Konflik ini terjadi saat pasar energi global tengah menghadapi ketidakpastian, terutama setelah Iran mengancam memblokade Selat Hormuz. Serangan melalui udara dilakukan pada Sabtu (28/2/2026), menewaskan Khamenei. Presiden AS, Donald Trump, bahkan menekankan bahwa rakyat Iran harus memanfaatkan momen ini untuk mengambil alih pemerintahan.
Seiring eskalasi situasi, Kedutaan Besar Tiongkok di Israel mengimbau warganya untuk mengungsi ke wilayah yang lebih aman di dalam negeri atau meninggalkan negara melalui perbatasan Taba menuju Mesir. Kementerian Luar Negeri Tiongkok juga meminta warga negaranya di Iran segera berangkat, menyebutkan empat jalur darat ke Azerbaijan, Armenia, Turki, dan Irak.
Pelaku konflik ini menyebabkan gangguan terhadap penerbangan. Operator penerbangan berbasis Hong Kong, Cathay Group, menghentikan operasinya di Timur Tengah pada hari yang sama, mengakibatkan pengganggunan rute penerbangan ke Dubai dan Riyadh. Selain itu, layanan kargo melalui Bandara Internasional Al Maktoum juga terganggu.
Posisi Tiongkok sebagai pembeli utama minyak Iran menjadi sorotan. Data dari Kpler tahun 2025 menunjukkan bahwa Tiongkok mengimpor lebih dari 80 persen minyak mentah Iran yang diekspor. Rata-rata, negara ini membeli 1,38 juta barel per hari dari Iran, setara sekitar 13,4 persen dari total impor laut sebesar 10,27 juta barel per hari. Namun, dalam beberapa minggu sebelum serangan terbaru, Tiongkok mulai mengubah komposisi impornya.
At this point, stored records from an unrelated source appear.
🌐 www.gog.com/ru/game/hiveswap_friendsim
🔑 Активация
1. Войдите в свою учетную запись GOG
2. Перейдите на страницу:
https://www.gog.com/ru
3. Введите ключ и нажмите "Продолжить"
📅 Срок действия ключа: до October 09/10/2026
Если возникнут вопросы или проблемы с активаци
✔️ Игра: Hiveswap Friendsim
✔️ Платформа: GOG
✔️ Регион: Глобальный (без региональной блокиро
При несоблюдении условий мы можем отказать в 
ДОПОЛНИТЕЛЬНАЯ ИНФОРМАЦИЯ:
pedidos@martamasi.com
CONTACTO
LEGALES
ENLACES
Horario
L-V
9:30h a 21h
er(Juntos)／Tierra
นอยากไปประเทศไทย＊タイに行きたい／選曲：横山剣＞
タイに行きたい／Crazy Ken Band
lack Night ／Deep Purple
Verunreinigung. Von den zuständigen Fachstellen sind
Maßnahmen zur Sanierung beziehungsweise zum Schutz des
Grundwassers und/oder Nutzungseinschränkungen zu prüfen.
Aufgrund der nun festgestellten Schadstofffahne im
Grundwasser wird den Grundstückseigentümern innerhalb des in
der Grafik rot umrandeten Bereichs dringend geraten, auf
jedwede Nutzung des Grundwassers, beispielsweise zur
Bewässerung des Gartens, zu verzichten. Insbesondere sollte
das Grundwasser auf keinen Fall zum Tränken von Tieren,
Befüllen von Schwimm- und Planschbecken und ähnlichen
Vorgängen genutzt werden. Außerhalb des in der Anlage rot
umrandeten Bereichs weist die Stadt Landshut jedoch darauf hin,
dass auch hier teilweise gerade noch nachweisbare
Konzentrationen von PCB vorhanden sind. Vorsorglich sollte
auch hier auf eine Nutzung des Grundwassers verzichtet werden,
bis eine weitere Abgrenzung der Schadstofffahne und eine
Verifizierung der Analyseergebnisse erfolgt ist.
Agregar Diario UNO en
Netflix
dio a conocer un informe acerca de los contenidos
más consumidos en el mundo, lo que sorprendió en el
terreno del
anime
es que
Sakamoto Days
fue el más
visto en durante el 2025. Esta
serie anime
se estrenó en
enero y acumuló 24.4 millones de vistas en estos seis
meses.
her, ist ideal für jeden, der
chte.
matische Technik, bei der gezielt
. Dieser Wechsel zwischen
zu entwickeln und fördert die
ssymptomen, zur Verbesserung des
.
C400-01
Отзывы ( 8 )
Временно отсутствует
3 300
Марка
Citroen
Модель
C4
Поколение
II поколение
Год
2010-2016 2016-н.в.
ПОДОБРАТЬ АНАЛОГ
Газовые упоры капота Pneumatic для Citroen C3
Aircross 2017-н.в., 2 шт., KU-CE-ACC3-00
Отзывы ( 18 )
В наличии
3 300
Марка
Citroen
Sebagai contoh, data Kpler mencatat bahwa pengangkutan minyak Iran ke pelabuhan Tiongkok bulan ini hanya mencapai 1,138 juta barel per hari, turun sekitar 115.000 barel per hari dibanding Januari. Sementara itu, rata-rata impor minyak Rusia meningkat menjadi 2,07 juta barel per hari, naik 370.000 barel per hari dari bulan sebelumnya. Pergeseran ini menunjukkan peningkatan ketergantungan pasar energi pada negara-negara lain.
Kedubes Iran mengungkapkan adanya 9 jejak kelam dari intervensi AS terhadap Teheran sejak tahun 1953. Tiongkok, dengan statusnya sebagai mitra penting dalam perdagangan minyak, memperingatkan warganya untuk tidak bepergian ke kawasan yang rawan konflik.